Our common stock is listed on the New Zealand Stock Exchange and the Board of Directors applies the standards of that exchange for the purposes of determining the independence of our directors.
The relevant standards for independence under the New Zealand Stock Exchange listing rules (the “NZX Rules”) are available here.
Board of Directors
Our business and affairs are managed under the direction of our Board of Directors. The board is currently comprised of six directors, four of whom are independent. Our Certificate of Incorporation, and bylaws (and in some cases, the New Zealand Stock Exchange listing rules) provide that:
- We must have a minimum of four directors and a maximum of seven directors, with at least two directors ordinarily resident in New Zealand and at least three independent directors;
- Any person appointed as a director to fill a casual vacancy must retire from office at the next annual meeting but will be eligible for re-election;
- Directors are assigned to one of three classes with one of the classes of directors standing for election by the stockholders at the Annual Meeting each year;
- The Board’s power to authorize payment of remuneration by us to a director in his or her capacity as a director is subject to prior approval by ordinary resolution of our shareholders;
- There are three Board Committees, namely, the Audit and Compliance Committee, Compensation Committee and Nominations Committee. Each Committee is comprised of members of the Board of Directors.
The Board meets regularly to direct management and will include sessions to consider the strategic direction and to review progress on our published projections and business plans. The specific responsibilities of the Board include:
- Working with management to set our strategic direction;
- Monitoring and working with management to direct our business and financial performance;
- Monitoring compliance and risk management;
- Selection of a CEO and election of other executive officers;
- Ensuring that effective disclosure policies and procedures are adopted.
The Board complies with the Company’s Code of Conduct.
The Board has three formally constituted committees of directors. These committees review and analyze policies and strategies, usually developed by management, which are within their terms of reference. The committees examine proposals and, where appropriate, make recommendations to the Board. Committees do not take action or make decisions on behalf of the Board unless specifically authorized to do so by the Board.

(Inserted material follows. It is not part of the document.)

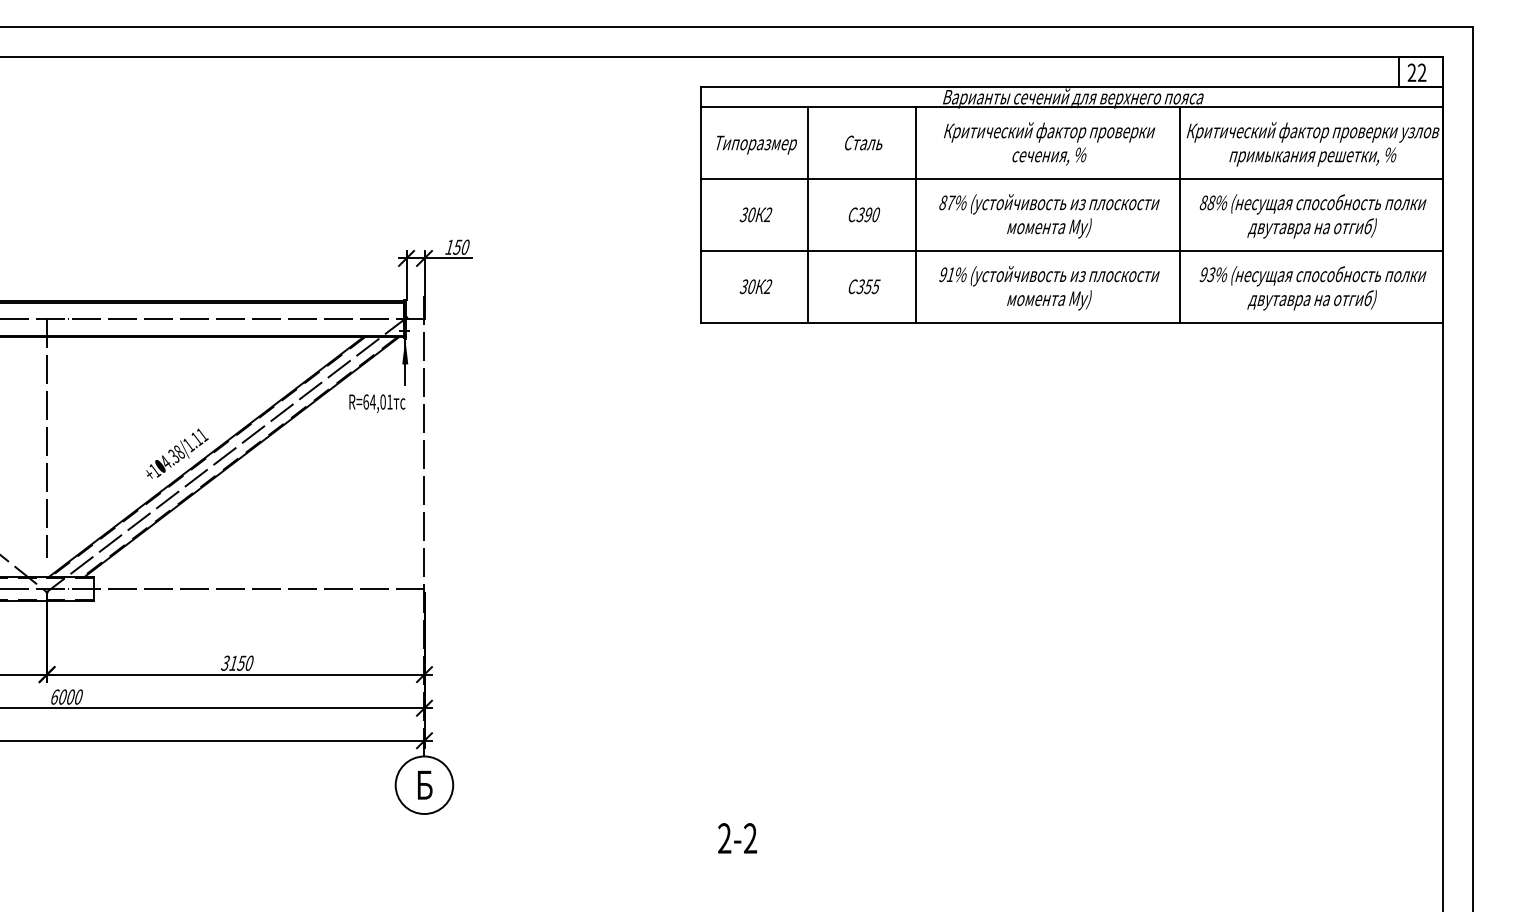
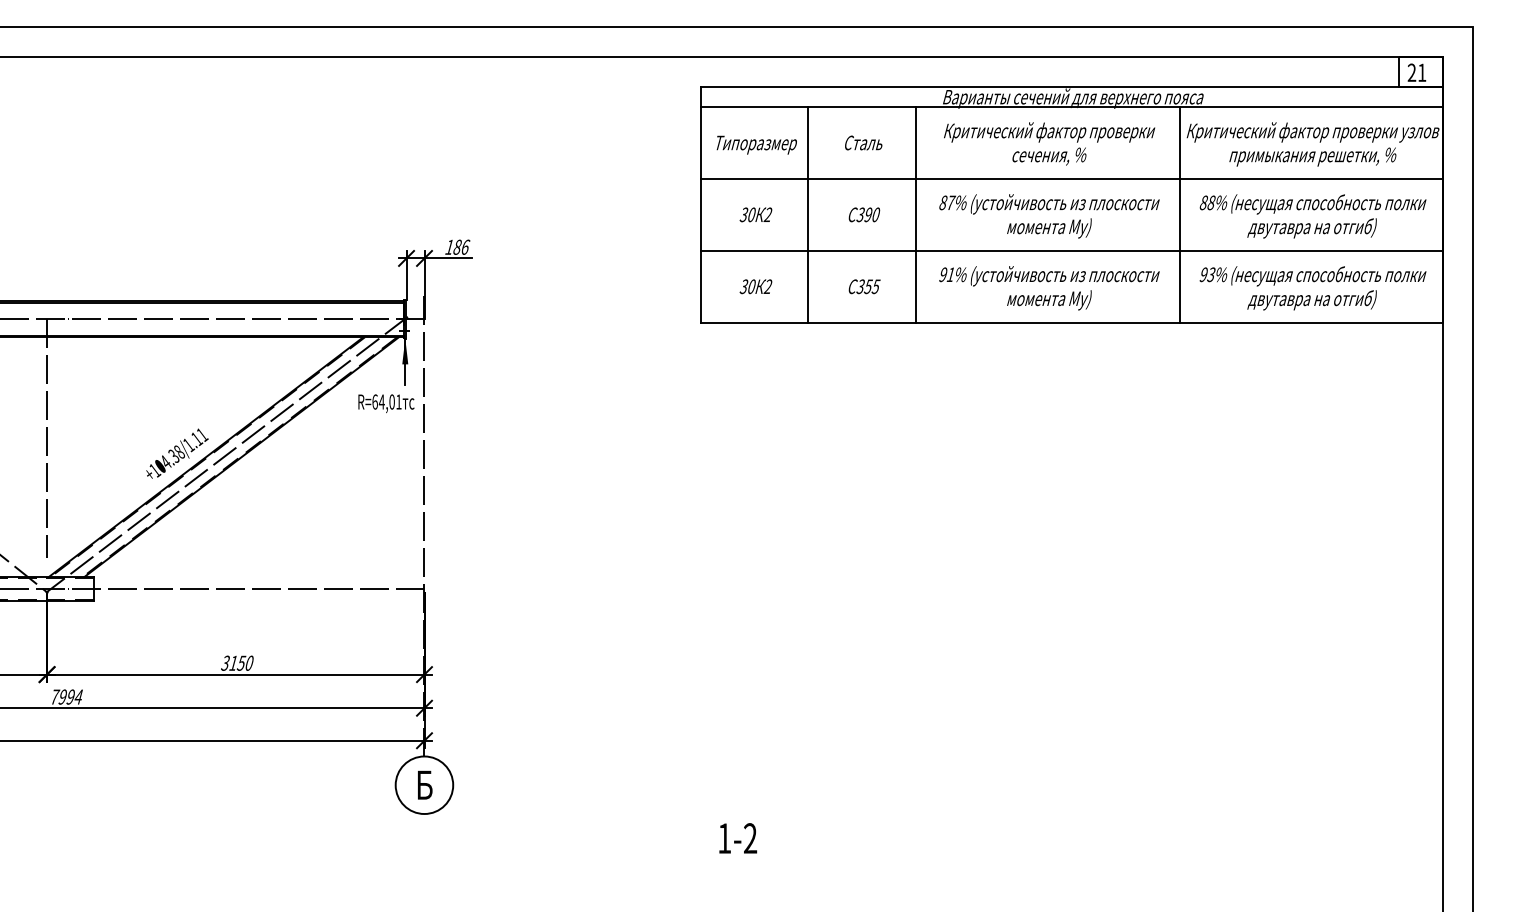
text at (1422, 72): 22 -> 21
text at (461, 246): 150 -> 186
text at (377, 403) position: (377, 403) -> (386, 403)
text at (66, 696): 6000 -> 7994
text at (724, 838): 2-2 -> 1-2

Audit and Compliance Committee
The Audit and Compliance Committee is responsible for overseeing our risk management (including treasury and financing policies), treasury, insurance, accounting and audit activities, and reviewing the adequacy and effectiveness of internal controls, meeting with and reviewing the performance of independent accountants, reviewing the consolidated financial statements, and making recommendations to the Board on financial and accounting policies. The members of the Audit and Compliance Committee are Greg Petersen (Chairman), A. Laurence Jones, Mark Russell, and Joseph Carrabino, Jr. The Board of Directors has determined that Greg Petersen qualifies as an “audit committee financial expert” and “independent” as defined under the applicable Securities and Exchange Commission rules. The Audit and Compliance Committee is governed by a charter.
The Compensation Committee is responsible for approving the goals and objectives of the CEO and for approving the CEO’s compensation, evaluating, in consultation with the CEO, the performance of the other Executive Officers and approving their compensation, making recommendations to the Board on proposed equity awards to officers and employees, making recommendations to the Board regarding the structure, terms and conditions of proposed cash or equity based incentive plans and reviewing the succession plan for the CEO and discussing with the CEO the succession plans for the CEO’s direct reports. The members of the Compensation Committee are A. Laurence Jones (Chairman), Greg Petersen, and Mark Weldon. The Compensation Committee is governed by a charter.

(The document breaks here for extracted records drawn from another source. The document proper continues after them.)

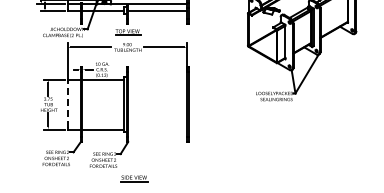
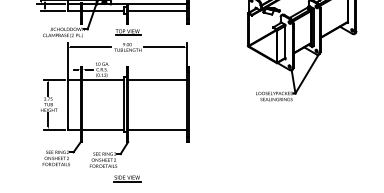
line at (157, 79): none -> present
line at (67, 104): dashed -> solid
line at (157, 129): none -> present
part at (134, 178) position: (134, 178) -> (127, 178)
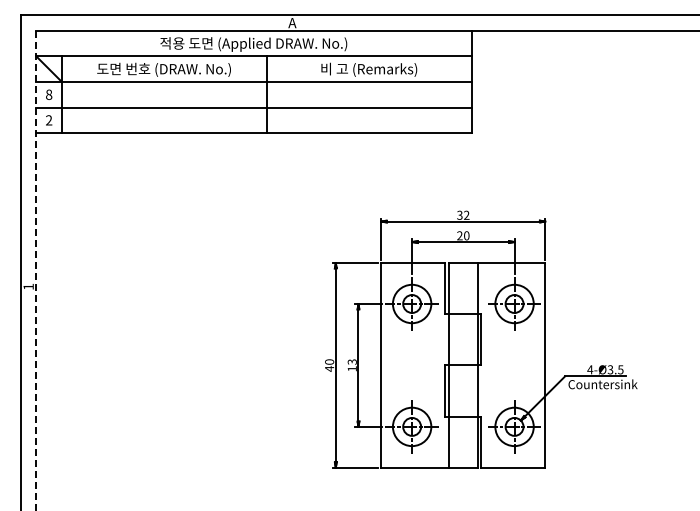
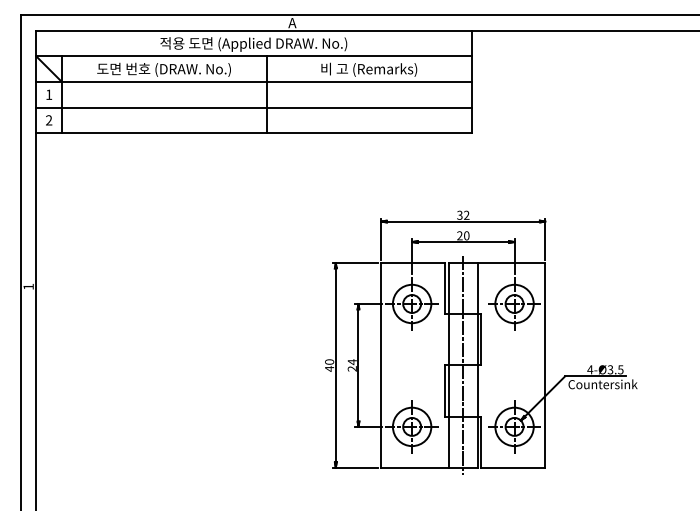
text at (49, 94): 8 -> 1
line at (36, 270): dashed -> solid
text at (351, 365): 13 -> 24
line at (463, 365): none -> present
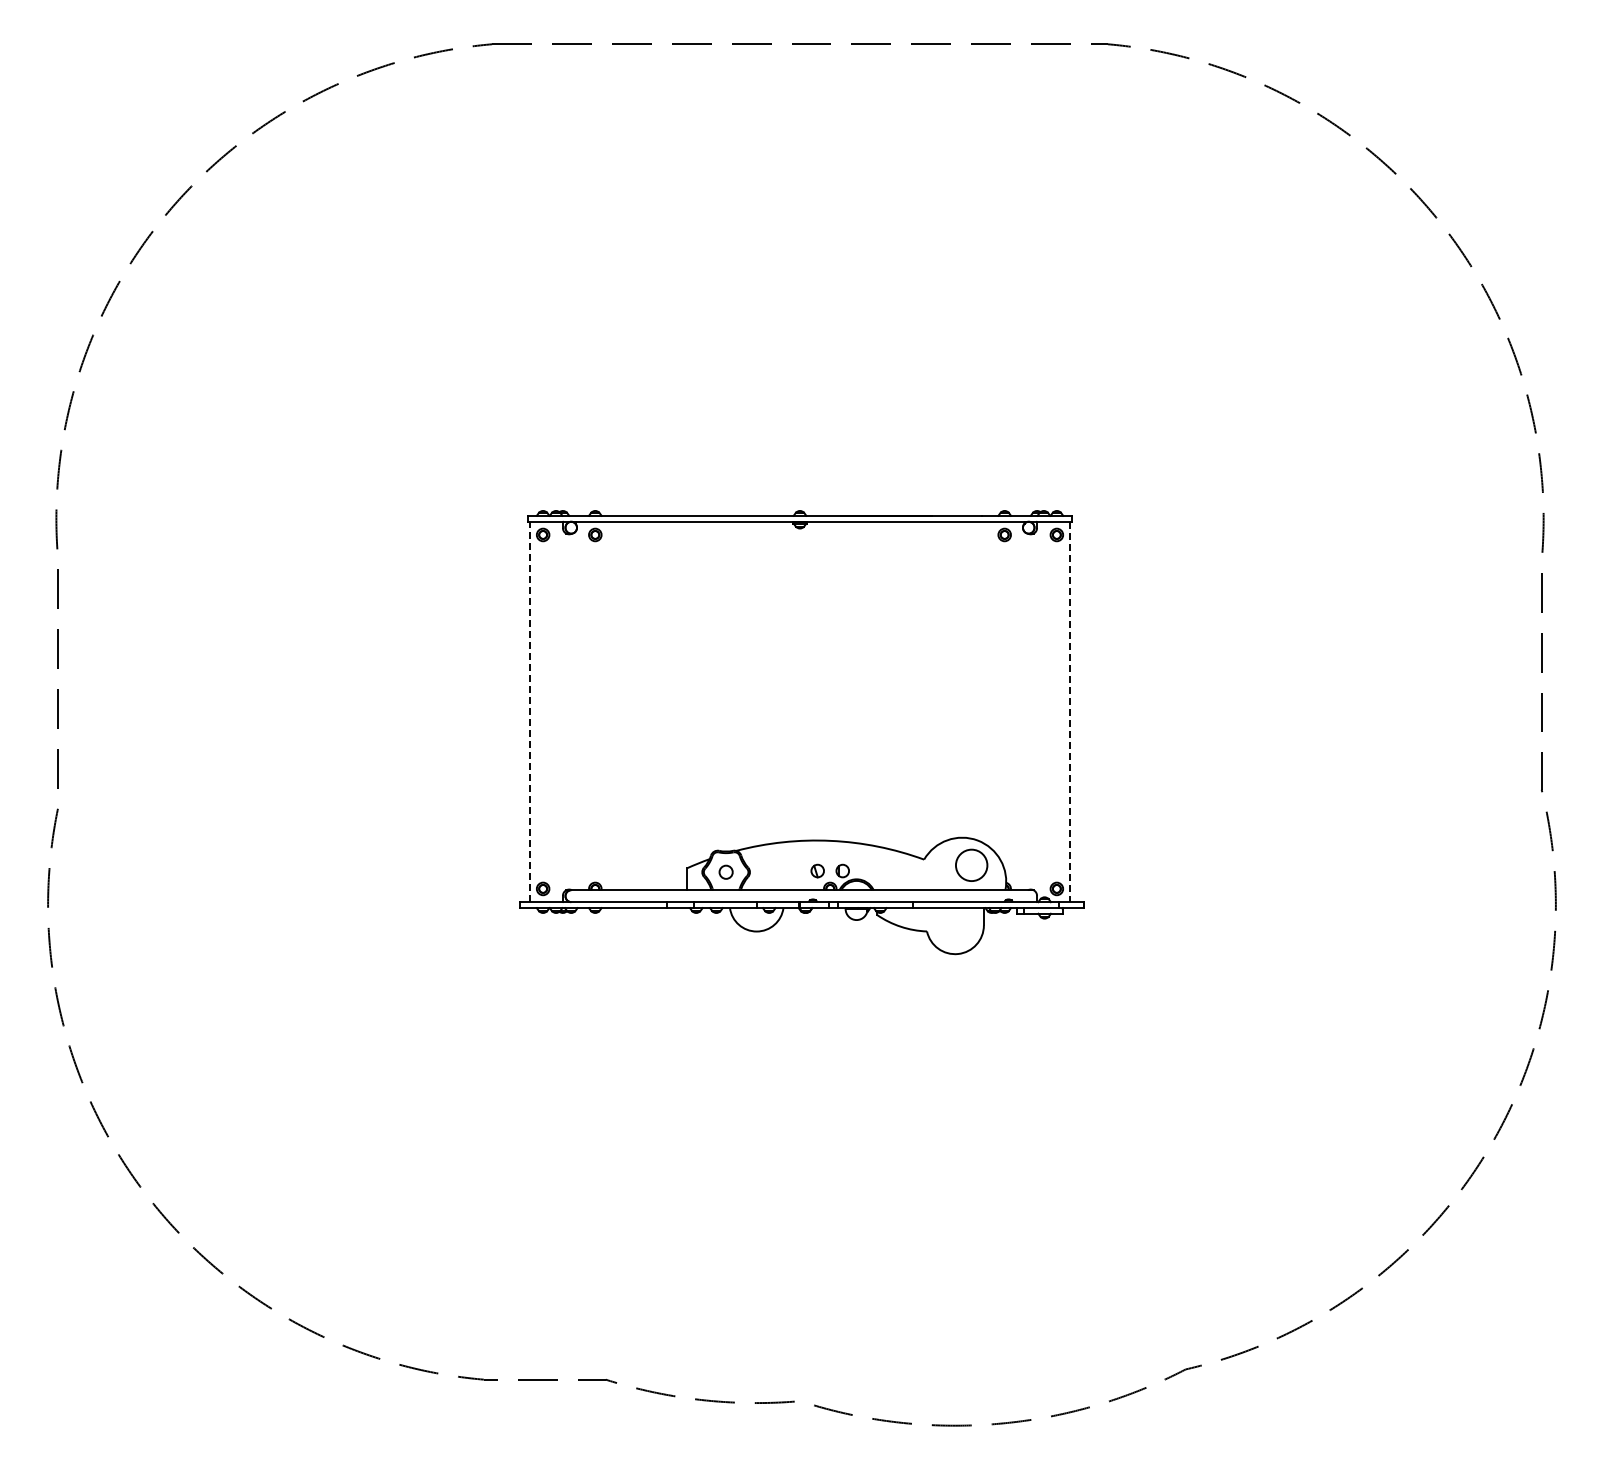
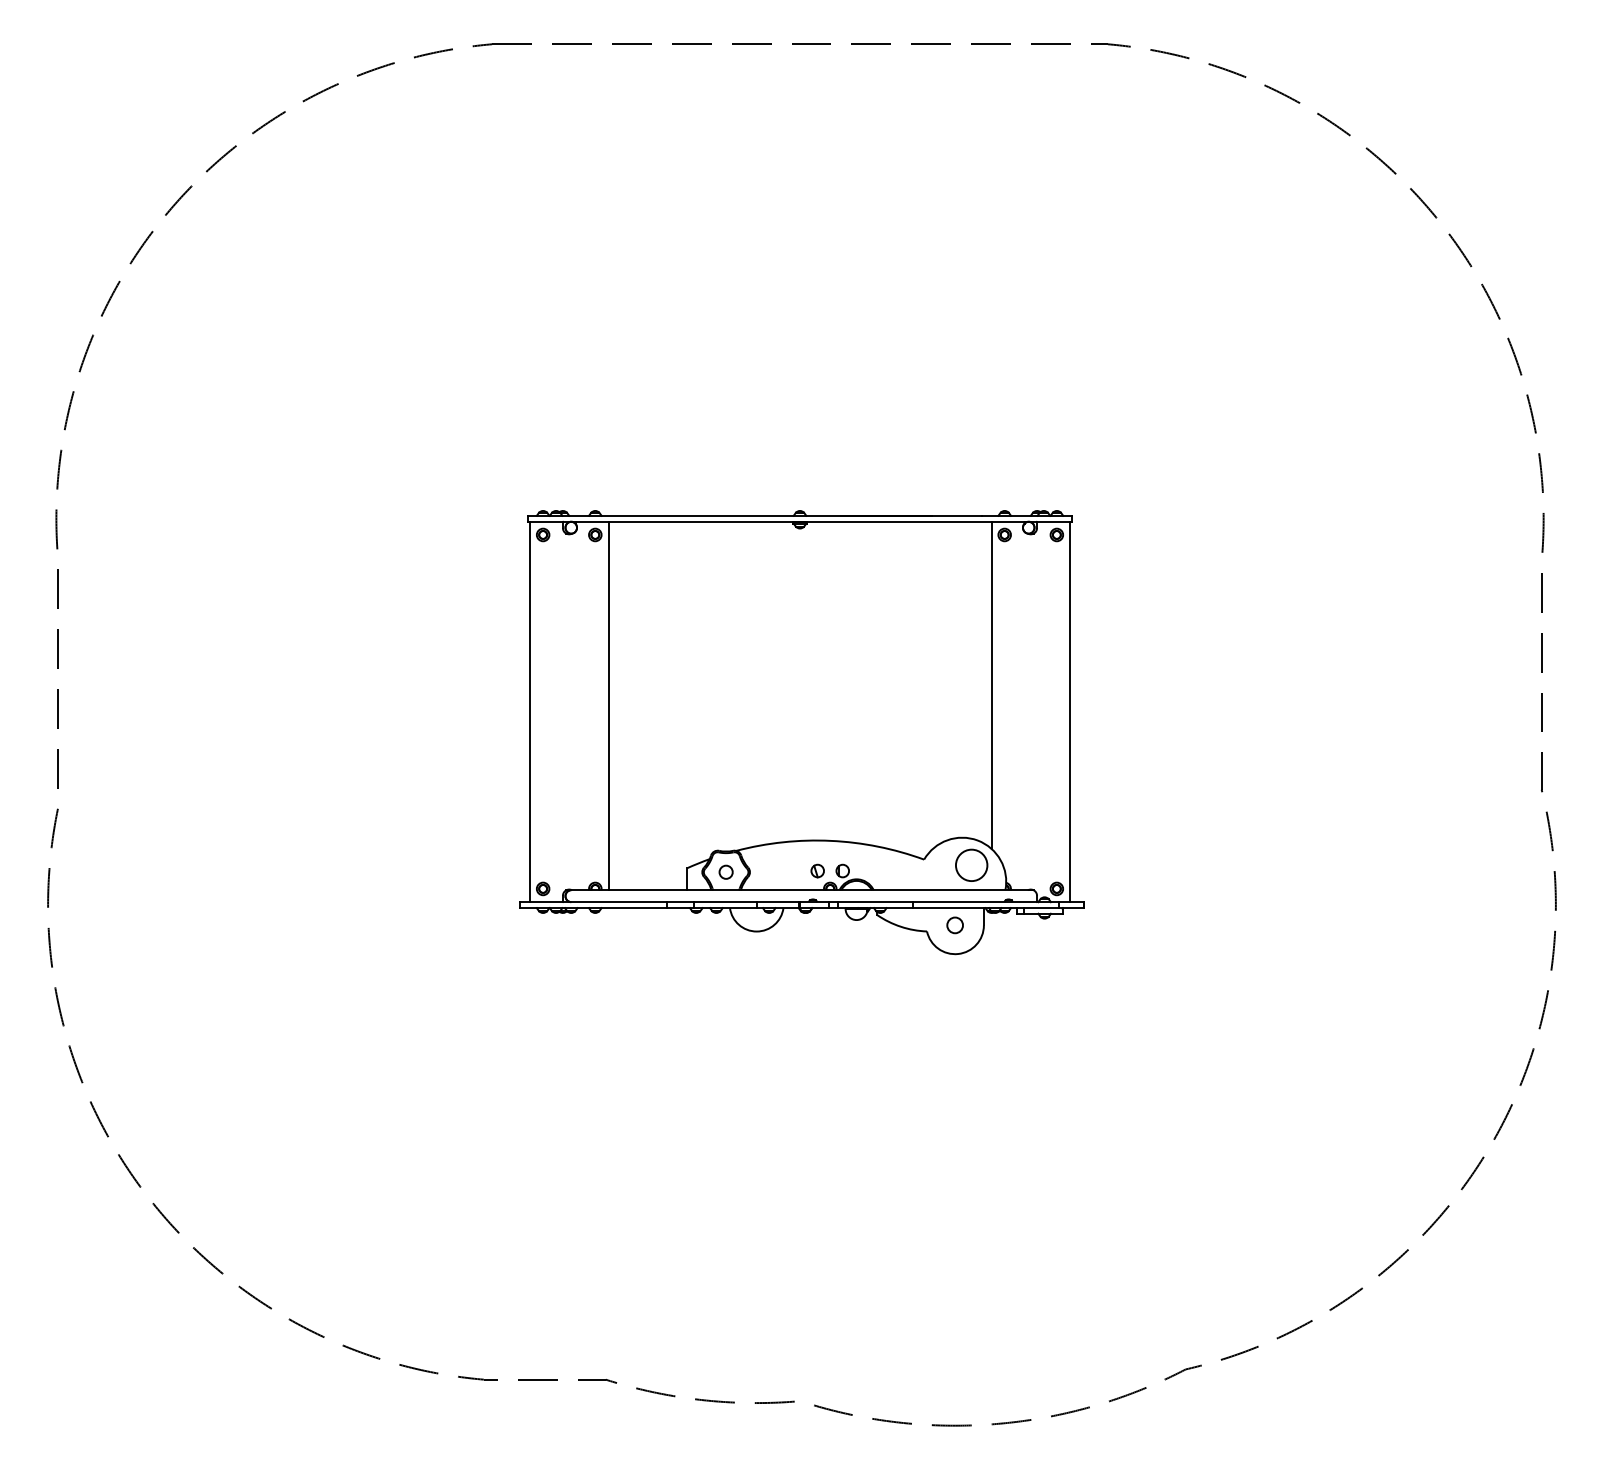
line at (991, 684): none -> present
line at (608, 705): none -> present
line at (529, 711): dashed -> solid
line at (1070, 712): dashed -> solid
circle at (954, 925): none -> present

The Nominations Committee is responsible for recommending candidates for election to the Board of Directors and for recommending directors to serve on Board Committees. The Nominations Committee will consider director nominees recommended by shareholders, if properly submitted. The members of the Nominations Committee are David Liptak (Chairman), Mark Russell, and Greg Petersen. The Nominations Committee is governed by a charter.